Editorial: papa critica uso de preservativos no combate à Aids

O Papa Bento 16 tem todo direito de expressar sua oposição ao uso da camisinha com base em princípios morais, de acordo com a posição oficial da Igreja Católica Romana. Mas ele não merece crédito quando distorce descobertas científicas sobre o valor dos preservativos em diminuir a disseminação do vírus da Aids.

The New York Times |

Como relatado por jornalistas que acompanharam o Papa em seu voo à África, Bento disse que a distribuição de camisinhas não resolveria o problema da Aids mas, pelo contrário, o agravaria ou pioraria.

A primeira metade de sua declaração é claramente correta. As camisinha por si mesmas não têm como parar a disseminação do vírus HIV, o causador da Aids. Campanhas para reduzir o número de parceiros sexuais, adotar práticas de sexo seguro e outros programas são necessários para que a doença seja controlada.

Mas a segunda metade de sua declaração é absolutamente incorreta.

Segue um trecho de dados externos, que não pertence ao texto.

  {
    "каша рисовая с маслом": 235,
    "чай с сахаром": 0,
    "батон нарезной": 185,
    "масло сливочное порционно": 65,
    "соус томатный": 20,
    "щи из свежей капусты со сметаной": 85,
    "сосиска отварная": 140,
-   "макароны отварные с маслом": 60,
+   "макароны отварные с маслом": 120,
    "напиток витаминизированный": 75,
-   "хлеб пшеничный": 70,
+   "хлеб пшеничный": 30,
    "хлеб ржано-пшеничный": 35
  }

Não há evidência de que o uso de camisinha esteja agravando a epidemia, mas sim que o preservativo pode ser útil em muitas circunstâncias.

Do ponto de vista de um indivíduo, as camisinhas funcionam bem ao prevenir a transmissão do vírus da Aids de pessoas infectadas para outras não infectadas. O Centro para o Controle e Prevenção de Doenças dos Estados Unidos cita evidência "amplas e conclusivas" de que o preservativo de latex, quando usado de forma consistente e correta, é "altamente eficiente" na prevenção heterossexual do contágio pelo vírus causador da Aids. A análise mais recente dos melhores estudos sobre o assunto, publicada pela Cochrane Collaboration, concluiu que as camisinhas podem reduzir a transmissão do vírus da Aids em até 80%.

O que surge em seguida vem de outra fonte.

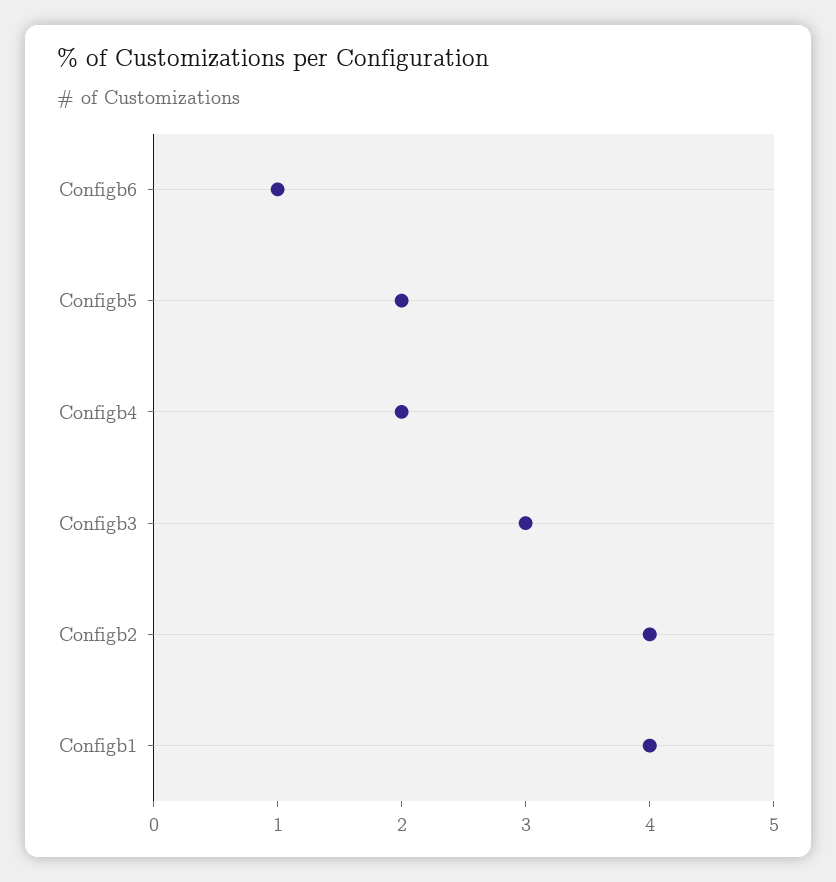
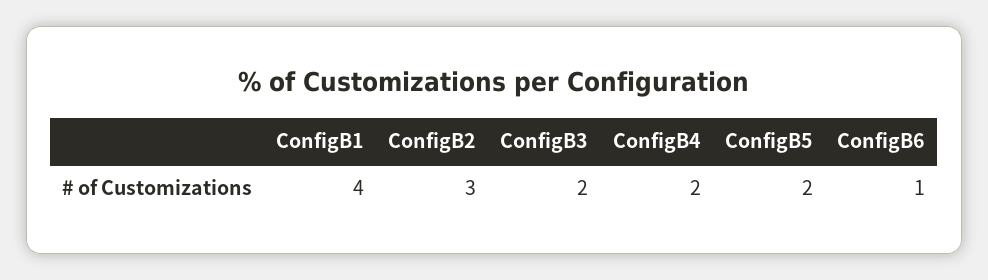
  {
    "Configb6": 1,
    "Configb5": 2,
    "Configb4": 2,
-   "Configb3": 3,
+   "Configb3": 2,
-   "Configb2": 4,
+   "Configb2": 3,
    "Configb1": 4
  }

No entanto, ambos os grupos alertaram que os preservativos não podem oferecer proteção total. As camisinhas rompem, escorregam ou são utilizadas de maneira incorreta. A melhor forma de evitar a transmissão do vírus da Aids é a abstinência sexual ou a manutenção de um relacionamento monógamo de longa duração com uma pessoa não contaminada.

De uma perspectiva nacional, a promoção da camisinha foi eficiente em desacelerar a epidemia em diversos países entre os grupos de risco, como garotas de programa e seus clientes, mas menos eficiente em diminuir epidemias que se espalharam entre a população geral, como em grande parte da África. Isso acontece provavelmente porque muitas pessoas usam o preservativo de maneira incorreta e sem consistência.

Mesmo assim, autoridades sanitárias consideram a camisinha um componente de valor em qualquer programa de prevenção contra a Aids. Parece irresponsável culpar as camisinhas por piorarem a disseminação da doença.